ATO / Contributions / Limited Recourse Borrowing Arrangements / Pensions / Professionals / SMSF / SMSF Compliance / Trustee education

Reflecting on SMSFs in 2011

As the 2011 year comes to a close, it’s a time to ponder where the SMSF industry has come from in the last 12 months and also where it is heading…

This time last year, we had just seen the Government’s response to the Cooper Review, with many of these reforms now only 6 months away (although there does appear for some work still be done on FoFA and the Approved Auditor registration reforms).

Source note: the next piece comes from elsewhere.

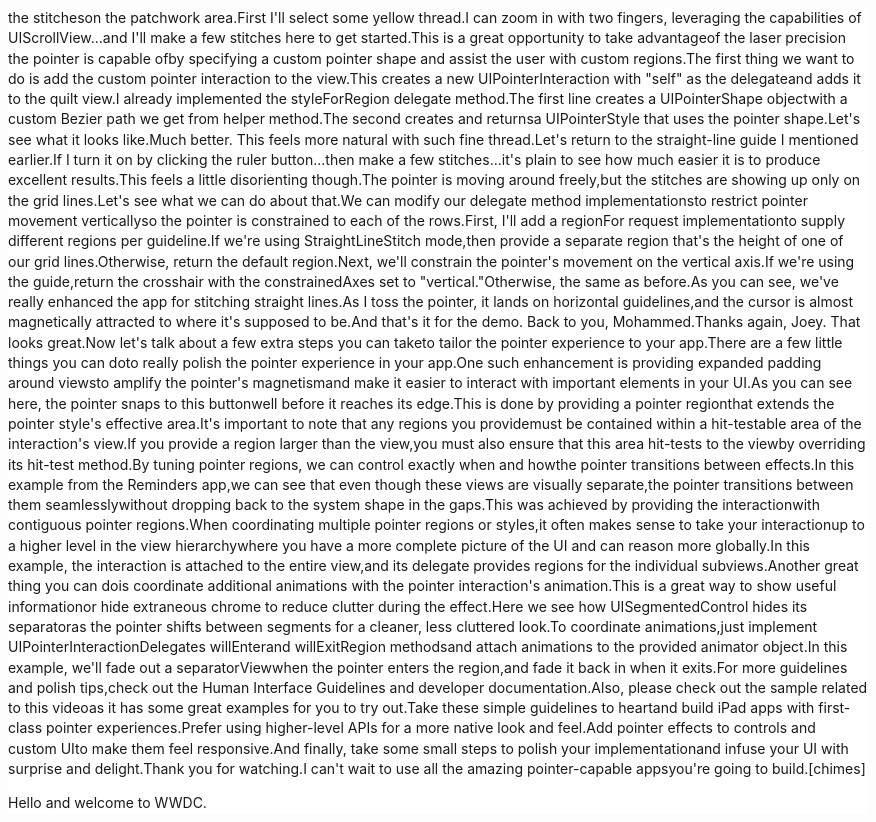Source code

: the stitcheson the patchwork area.First I'll select some yellow thread.I can zoom in with two fingers, leveraging the capabilities of UIScrollView...and I'll make a few stitches here to get started.This is a great opportunity to take advantageof the laser precision the pointer is capable ofby specifying a custom pointer shape and assist the user with custom regions.The first thing we want to do is add the custom pointer interaction to the view.This creates a new UIPointerInteraction with "self" as the delegateand adds it to the quilt view.I already implemented the styleForRegion delegate method.The first line creates a UIPointerShape objectwith a custom Bezier path we get from helper method.The second creates and returnsa UIPointerStyle that uses the pointer shape.Let's see what it looks like.Much better. This feels more natural with such fine thread.Let's return to the straight-line guide I mentioned earlier.If I turn it on by clicking the ruler button...then make a few stitches...it's plain to see how much easier it is to produce excellent results.This feels a little disorienting though.The pointer is moving around freely,but the stitches are showing up only on the grid lines.Let's see what we can do about that.We can modify our delegate method implementationsto restrict pointer movement verticallyso the pointer is constrained to each of the rows.First, I'll add a regionFor request implementationto supply different regions per guideline.If we're using StraightLineStitch mode,then provide a separate region that's the height of one of our grid lines.Otherwise, return the default region.Next, we'll constrain the pointer's movement on the vertical axis.If we're using the guide,return the crosshair with the constrainedAxes set to "vertical."Otherwise, the same as before.As you can see, we've really enhanced the app for stitching straight lines.As I toss the pointer, it lands on horizontal guidelines,and the cursor is almost magnetically attracted to where it's supposed to be.And that's it for the demo. Back to you, Mohammed.Thanks again, Joey. That looks great.Now let's talk about a few extra steps you can taketo tailor the pointer experience to your app.There are a few little things you can doto really polish the pointer experience in your app.One such enhancement is providing expanded padding around viewsto amplify the pointer's magnetismand make it easier to interact with important elements in your UI.As you can see here, the pointer snaps to this buttonwell before it reaches its edge.This is done by providing a pointer regionthat extends the pointer style's effective area.It's important to note that any regions you providemust be contained within a hit-testable area of the interaction's view.If you provide a region larger than the view,you must also ensure that this area hit-tests to the viewby overriding its hit-test method.By tuning pointer regions, we can control exactly when and howthe pointer transitions between effects.In this example from the Reminders app,we can see that even though these views are visually separate,the pointer transitions between them seamlesslywithout dropping back to the system shape in the gaps.This was achieved by providing the interactionwith contiguous pointer regions.When coordinating multiple pointer regions or styles,it often makes sense to take your interactionup to a higher level in the view hierarchywhere you have a more complete picture of the UI and can reason more globally.In this example, the interaction is attached to the entire view,and its delegate provides regions for the individual subviews.Another great thing you can dois coordinate additional animations with the pointer interaction's animation.This is a great way to show useful informationor hide extraneous chrome to reduce clutter during the effect.Here we see how UISegmentedControl hides its separatoras the pointer shifts between segments for a cleaner, less cluttered look.To coordinate animations,just implement UIPointerInteractionDelegates willEnterand willExitRegion methodsand attach animations to the provided animator object.In this example, we'll fade out a separatorViewwhen the pointer enters the region,and fade it back in when it exits.For more guidelines and polish tips,check out the Human Interface Guidelines and developer documentation.Also, please check out the sample related to this videoas it has some great examples for you to try out.Take these simple guidelines to heartand build iPad apps with first-class pointer experiences.Prefer using higher-level APIs for a more native look and feel.Add pointer effects to controls and custom UIto make them feel responsive.And finally, take some small steps to polish your implementationand infuse your UI with surprise and delight.Thank you for watching.I can't wait to use all the amazing pointer-capable appsyou're going to build.[chimes]

Hello and welcome to WWDC.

In reflection, here’s some of the interesting things impacting SMSFs from 2011:

  • Total SMSFs grew by 7%*  to 450,498
  • Total assets grew by 3.4% to more than $397 billion; predominantly driven by an increase in cash held by SMSFs.  Property also grew in asset value for the year, however shares on the other hand, were the asset class hard hit due to the continued global financial problems.
  • Excess Contributions Tax continued to grow as a key industry issue, with an increased number of assessments by the ATO… and to think that the most recent published statistics showed that the ATO had only just started on the 2009-10 financial year, where the Labor Government halved the concessional contribution cap!!
  • We did however see some sort of olive branch by the Government, with a proposed ‘once-off’ refund of Excess Contributions Tax.  This was not retrospective though, taking effect for the 2011/12 financial years and onwards.
  • We continue to await details of the proposed concessional contribution cap extension for those 50 years of age and over with account balances of less the $500,000.  A budget commitment in 2010 and re-affirmed in 2011, we currently appear no closer to an outcome from Government to this administrative nightmare!!
  • The year also saw two important rulings issued, although the industry responses to these could not have been any further apart.  The views expressed by the Commissioner on key concepts of limited recourse borrowing arrangements were embraced by many who were pleased in the practical approach taken to the single acquirable asset definition and also the ability to make improvements to an asset using the SMSFs own resources.  The more controversial ruling issued in July 2011 was when a pension commenced and ceased.  Many of the views expressed by the Commissioner, whilst not necessarily having changed since a previous interpretation in 2004, were broadly criticised with their interpretation and also of the unintended consequences.  With all responses to the ruling also in the hands of Treasury to review, it is quite obvious that further action will be taken here ensure there is no ‘revenue leakage’ if the industry is found to be correct.
  • The year also saw the introduction of section 62A and SISR 13.18AA relating to collectables and personal use assets acquired from 1 July 2011.  These new rules implemented from the Stronger Super reforms intend to address the legitimacy of SMSFs acquiring these assets for investment purposes, rather than gaining a current day benefit (e.g. hanging a painting on your wall at home).
  • Streamlined TPD insurance tax deductions have also been introduced, distinguishing the level of deductibility based upon whether an insurance policy is classified as ‘any occupation’ or ‘own occupation’.
  • A range of ATO interpretive decisions impacting pension payments, death benefits with stepchildren, and assets acquired where a charge already exists.
* these figures were using Sept-10 to Sept-11 ATO statistics as these are the most recently published by the Regulator.
In my view, 2011 has been more talk than action…  I’m not suggesting that it’s necessarily been a bad thing; however it has been a year where the Future of Financial Advice and Stronger Super reforms have been heavily debated, with most of these reforms expected (but not yet assured) to take effect from 1 July 2012.  Add to these reforms, unresolved discussion papers on extended contribution caps, refund of excess contributions, amongst other things that reiterate my views on the year.
Many people in the financial services industry are already “reformed out” from 2011, however the real challenge lies ahead in 2012.